Government efforts to relocate street-side coffee carts into hawker centres also significantly contributed to growth of the kaya toast business. Since then, kaya toast has become a widely available item in cafés and hawker centres across Singapore.

==Preparation==
The preparation method and appearance of kaya toast has changed. Sellers use electric grills instead of the traditional charcoal grills. Previously, hawker workers would use homemade bread but have now opted to order bread supplies from factories. While the methods and ingredients have been simplified, one thing that has yet to change drastically is the kaya spread itself. The kaya spreads used in renowned retailers, such as Ya Kun Kaya Toast and Killiney Kopitiam, are still produced from traditional recipes. It is also worth noting that changes in the method, menu, and economy have not necessarily led to a decline in traditional food sellers. Singapore itself does not prevent the rise of micro-entrepreneurs in the department of traditional food.

=== Variations ===
One slice of kaya toast is usually accompanied by another with butter, to make a sandwich, alongside coffee and two runny soft-boiled eggs, paired with dark soy sauce and white pepper.

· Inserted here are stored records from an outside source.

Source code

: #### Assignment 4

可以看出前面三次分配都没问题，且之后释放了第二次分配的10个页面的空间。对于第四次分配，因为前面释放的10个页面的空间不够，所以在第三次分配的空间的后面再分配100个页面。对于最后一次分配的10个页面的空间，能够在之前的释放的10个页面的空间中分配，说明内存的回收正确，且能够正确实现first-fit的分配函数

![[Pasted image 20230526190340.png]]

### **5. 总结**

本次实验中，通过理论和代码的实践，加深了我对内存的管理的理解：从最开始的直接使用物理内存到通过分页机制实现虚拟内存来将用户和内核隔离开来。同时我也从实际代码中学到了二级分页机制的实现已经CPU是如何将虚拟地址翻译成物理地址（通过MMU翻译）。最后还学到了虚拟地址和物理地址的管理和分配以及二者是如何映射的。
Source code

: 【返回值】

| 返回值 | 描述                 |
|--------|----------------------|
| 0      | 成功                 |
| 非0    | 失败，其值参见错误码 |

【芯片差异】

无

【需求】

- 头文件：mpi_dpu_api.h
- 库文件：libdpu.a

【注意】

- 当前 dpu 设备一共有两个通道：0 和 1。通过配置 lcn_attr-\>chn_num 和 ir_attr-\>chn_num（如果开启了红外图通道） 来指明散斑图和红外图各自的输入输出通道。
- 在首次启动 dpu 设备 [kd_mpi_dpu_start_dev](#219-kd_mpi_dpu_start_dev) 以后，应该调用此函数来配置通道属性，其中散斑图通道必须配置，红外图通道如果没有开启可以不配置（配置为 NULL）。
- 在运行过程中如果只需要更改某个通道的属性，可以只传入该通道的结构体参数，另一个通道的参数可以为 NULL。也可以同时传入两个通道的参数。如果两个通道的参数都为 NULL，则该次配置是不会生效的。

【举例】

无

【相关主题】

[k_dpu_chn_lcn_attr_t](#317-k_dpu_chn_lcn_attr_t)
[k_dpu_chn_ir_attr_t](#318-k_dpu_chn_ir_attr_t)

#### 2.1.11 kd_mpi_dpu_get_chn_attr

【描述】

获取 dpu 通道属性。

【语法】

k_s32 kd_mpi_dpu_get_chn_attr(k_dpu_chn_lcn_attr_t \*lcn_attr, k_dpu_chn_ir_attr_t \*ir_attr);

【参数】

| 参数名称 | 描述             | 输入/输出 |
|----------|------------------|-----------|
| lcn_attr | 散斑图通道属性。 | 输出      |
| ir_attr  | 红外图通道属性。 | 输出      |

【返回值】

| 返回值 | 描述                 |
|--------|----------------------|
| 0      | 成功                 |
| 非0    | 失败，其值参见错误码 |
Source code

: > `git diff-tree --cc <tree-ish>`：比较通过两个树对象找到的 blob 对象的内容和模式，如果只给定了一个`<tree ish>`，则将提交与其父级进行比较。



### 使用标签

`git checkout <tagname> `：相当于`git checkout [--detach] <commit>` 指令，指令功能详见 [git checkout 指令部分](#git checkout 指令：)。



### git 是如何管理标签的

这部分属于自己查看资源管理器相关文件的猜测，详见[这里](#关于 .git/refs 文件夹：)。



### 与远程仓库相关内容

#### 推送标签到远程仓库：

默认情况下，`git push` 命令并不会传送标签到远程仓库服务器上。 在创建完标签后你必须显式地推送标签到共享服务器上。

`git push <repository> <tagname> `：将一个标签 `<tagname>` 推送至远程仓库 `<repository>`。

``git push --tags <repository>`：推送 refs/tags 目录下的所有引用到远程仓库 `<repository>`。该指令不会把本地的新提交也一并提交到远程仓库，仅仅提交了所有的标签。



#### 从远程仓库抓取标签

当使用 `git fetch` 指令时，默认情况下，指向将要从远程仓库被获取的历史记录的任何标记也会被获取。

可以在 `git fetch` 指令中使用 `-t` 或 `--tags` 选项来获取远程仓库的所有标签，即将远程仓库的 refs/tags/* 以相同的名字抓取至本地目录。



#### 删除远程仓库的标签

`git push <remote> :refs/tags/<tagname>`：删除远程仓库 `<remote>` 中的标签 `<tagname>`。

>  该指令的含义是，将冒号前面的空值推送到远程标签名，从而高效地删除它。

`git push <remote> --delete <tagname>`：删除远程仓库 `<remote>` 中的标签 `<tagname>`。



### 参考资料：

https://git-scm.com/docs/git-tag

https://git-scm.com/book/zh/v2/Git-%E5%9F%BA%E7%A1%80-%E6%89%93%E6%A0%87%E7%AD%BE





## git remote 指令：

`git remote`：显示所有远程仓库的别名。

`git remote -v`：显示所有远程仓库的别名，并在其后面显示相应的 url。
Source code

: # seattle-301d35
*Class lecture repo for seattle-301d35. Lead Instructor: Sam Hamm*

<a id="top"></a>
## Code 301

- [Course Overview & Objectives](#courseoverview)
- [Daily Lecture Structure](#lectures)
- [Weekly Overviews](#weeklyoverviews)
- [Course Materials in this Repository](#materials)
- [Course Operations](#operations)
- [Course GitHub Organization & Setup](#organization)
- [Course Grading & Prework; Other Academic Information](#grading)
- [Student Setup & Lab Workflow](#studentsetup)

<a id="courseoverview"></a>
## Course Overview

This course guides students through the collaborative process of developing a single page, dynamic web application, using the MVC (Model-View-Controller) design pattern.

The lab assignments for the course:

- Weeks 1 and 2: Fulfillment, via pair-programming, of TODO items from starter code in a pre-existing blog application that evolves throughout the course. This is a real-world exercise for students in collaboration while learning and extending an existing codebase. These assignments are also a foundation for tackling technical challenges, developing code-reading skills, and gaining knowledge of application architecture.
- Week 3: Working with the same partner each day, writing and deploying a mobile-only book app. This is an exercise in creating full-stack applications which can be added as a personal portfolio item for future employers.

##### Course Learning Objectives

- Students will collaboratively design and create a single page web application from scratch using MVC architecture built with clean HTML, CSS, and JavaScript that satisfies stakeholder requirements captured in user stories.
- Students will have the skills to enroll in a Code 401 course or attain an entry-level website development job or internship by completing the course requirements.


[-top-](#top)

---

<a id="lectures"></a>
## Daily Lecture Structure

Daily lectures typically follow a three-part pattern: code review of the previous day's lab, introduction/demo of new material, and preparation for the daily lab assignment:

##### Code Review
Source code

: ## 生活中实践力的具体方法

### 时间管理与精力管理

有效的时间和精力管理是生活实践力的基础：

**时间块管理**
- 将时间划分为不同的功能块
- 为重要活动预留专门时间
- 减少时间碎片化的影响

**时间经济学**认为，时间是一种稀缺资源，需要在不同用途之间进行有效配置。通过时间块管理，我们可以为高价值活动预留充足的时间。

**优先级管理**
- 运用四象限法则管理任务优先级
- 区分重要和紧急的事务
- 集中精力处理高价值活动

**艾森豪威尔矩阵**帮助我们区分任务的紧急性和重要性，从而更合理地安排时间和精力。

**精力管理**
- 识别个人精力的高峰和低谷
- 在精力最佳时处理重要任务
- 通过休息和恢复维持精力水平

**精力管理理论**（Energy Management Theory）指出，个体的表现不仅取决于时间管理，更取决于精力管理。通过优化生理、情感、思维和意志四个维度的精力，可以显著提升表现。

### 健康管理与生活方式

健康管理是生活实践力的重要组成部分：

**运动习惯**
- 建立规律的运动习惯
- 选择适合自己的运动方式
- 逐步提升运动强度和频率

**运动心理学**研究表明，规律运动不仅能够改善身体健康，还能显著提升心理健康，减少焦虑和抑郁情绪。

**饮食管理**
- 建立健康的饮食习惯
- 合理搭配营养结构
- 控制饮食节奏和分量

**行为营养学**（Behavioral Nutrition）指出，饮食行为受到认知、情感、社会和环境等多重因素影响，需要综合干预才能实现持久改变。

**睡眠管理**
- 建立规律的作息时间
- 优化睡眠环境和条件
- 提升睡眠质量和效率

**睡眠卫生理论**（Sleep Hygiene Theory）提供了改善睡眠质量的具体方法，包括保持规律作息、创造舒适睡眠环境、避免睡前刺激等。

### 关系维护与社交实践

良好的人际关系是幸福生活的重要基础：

In Malaysia, roti bakar or toast which is prepared with butter and kaya, is sometimes referred to as "kaya toast" in English.

==Nutrition==

Macronutrient Composition
| Food | Carbohydrate (g/100g) | Fat (g/portion) | Protein (g/portion) | Total energy (kJ/portion) |
|---|---|---|---|---|
| Kaya toast | 46.0 | 17.6 | 7.3 | 1,623 |

One portion of kaya toast (108.7 gram) is categorized as a low Glycemic Index (GI) food with an average score of 49 on the scale.

==Cultural impact==
Kaya toast is generally associated with the Singaporean cuisine, due to the active promotion of the dish by the Singapore Tourism Board.

In October 2021, the Monetary Authority of Singapore (MAS) unveiled commemorative coins that features kaya toast as well as other local dishes, as part of its commemoration over the inscription of hawker culture into the UNESCO Intangible Cultural Heritage Lists that previous year.

In March 2024, kaya toast was listed as Singaporean at number 42 in the '100 Best Rated Breads in the World', by TasteAtlas.